President Richard Nixon was not as dishonest about the Watergate burglary and coverup as President Trump has been in recent days about the separation of children from the adults bringing them into the country illegally. This practice was not a requirement of the law, as the president maintained. Also contrary to his assertion, the practice wasn’t even something that bothered him.
Rather, the practice was simply a change in administration policy, its decision to get tough at the border, where policy long has been mainly to allow illegal immigrants to use their children as hostages in crossing, whether the illegal immigrants formally apply for asylum or not. If the illegal immigrants have had children with them, the border authorities have played “catch and release,” giving them summonses to appear at a court hearing and then waving them through, since the government usually has neither wanted nor been prepared to take custody of the children.
Of course few illegal immigrants waved through this way ever appear at their hearing. They disappear into the country’s “sanctuary” cities and states, raising new generations of noncitizen “Dreamer” children potentially doomed to lives of legal limbo.
The Trump administration’s policy of detaining and prosecuting all adults caught illegally crossing the border and separating them from their children was meant to be cruel -- a powerful deterrent to illegal immigration. Suddenly the children were no longer the hostages of their parents but the government’s hostages. The government declared: Enter illegally with your children and you no longer will be waved through but instead will lose your kids.
Crying orphan children are heartbreaking but if the country had not lost its nerve and the policy had been continued for a few more weeks, such scenes well might have stopped along with much illegal immigration. With the president’s reversal of the separation policy this week, policy at the border has reverted to “catch and release” while the government wonders how to create enough facilities that can detain illegal crossers together with their kids.
Such facilities are not likely to stop the flow, since immigrants will continue to cross the border illegally in the belief that the country will lose its nerve again and again wave everyone through eventually. Indeed, since most of the rest of the Western Hemisphere would prefer to live in the United States, the government’s reversal may greatly encourage more illegal entry, increasing expectations that for practical purposes the border will be erased, which is what the Democratic Party wants.

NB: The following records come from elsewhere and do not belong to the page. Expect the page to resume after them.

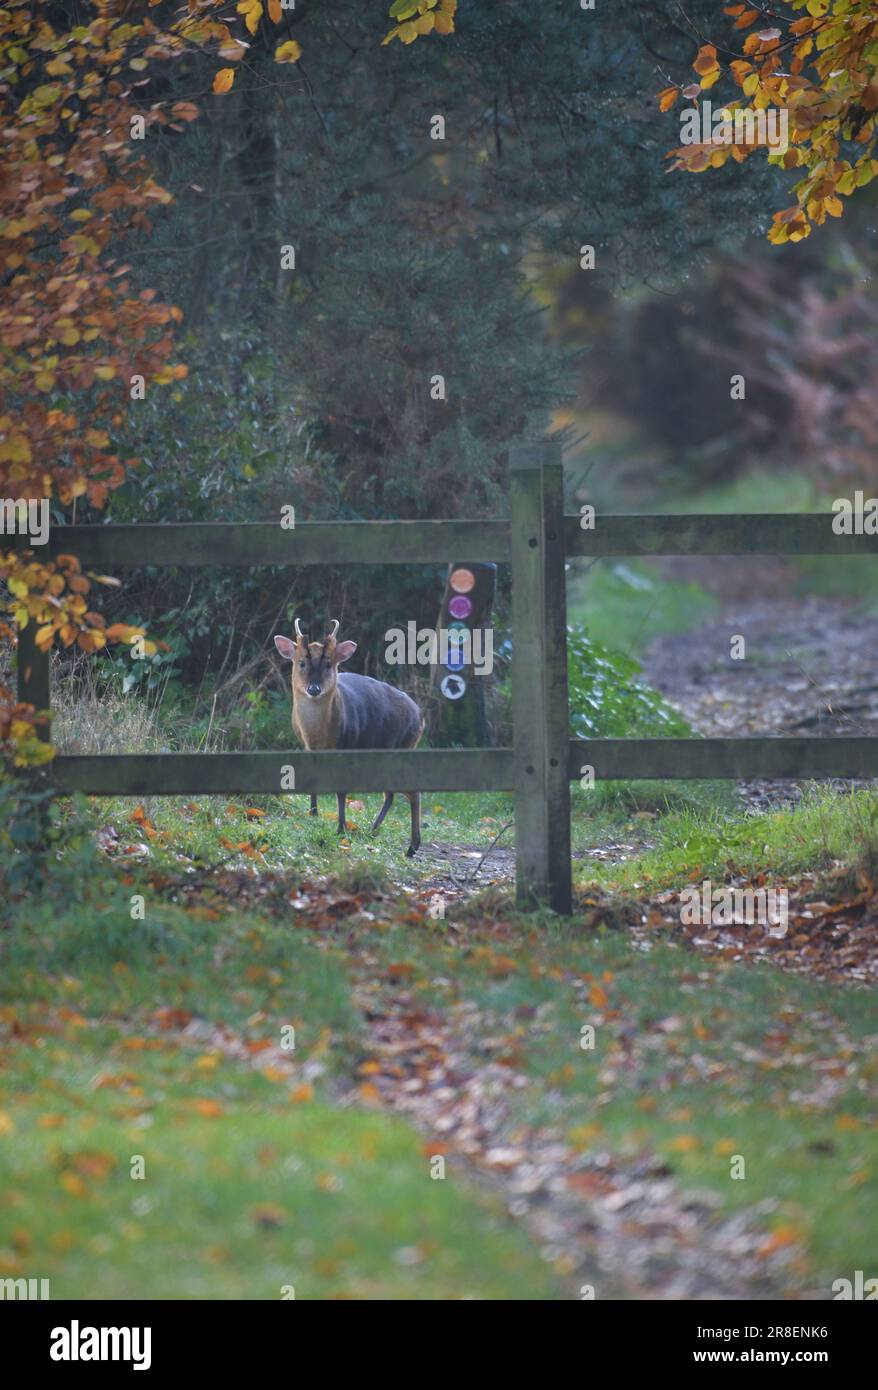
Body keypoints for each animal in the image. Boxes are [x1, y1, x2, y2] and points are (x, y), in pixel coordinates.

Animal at [275, 622, 425, 856]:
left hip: (402, 745)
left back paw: (412, 846)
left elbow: (341, 790)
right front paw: (313, 813)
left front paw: (340, 828)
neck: (319, 736)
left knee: (411, 791)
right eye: (301, 662)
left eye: (329, 664)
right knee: (391, 793)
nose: (314, 689)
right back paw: (373, 830)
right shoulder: (307, 747)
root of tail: (420, 716)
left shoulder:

Are there really no policy options between the Trump administration’s cruelty and the open borders of the Democrats, no humane control of immigration? If not, there’s nothing left but to build Trump’s wall.
Corruption becomes policy
Having rewarded Hartford city government with a $500 million bailout for its longstanding corruption and incompetence, state government has signaled other cities that corruption and incompetence may pay them well too.
For this week New Haven’s city administration planned both to award raises to more than 30 city officials and to cover a budget deficit by diverting $14 million from the city’s grossly underendowed employee pension funds.
If, as suggested by the Hartford bailout, state policy is that municipal bankruptcy will be prevented at any expense, more corruption and incompetence are guaranteed.
Chris Powell is a columnist for the Journal Inquirer in Manchester, Connecticut.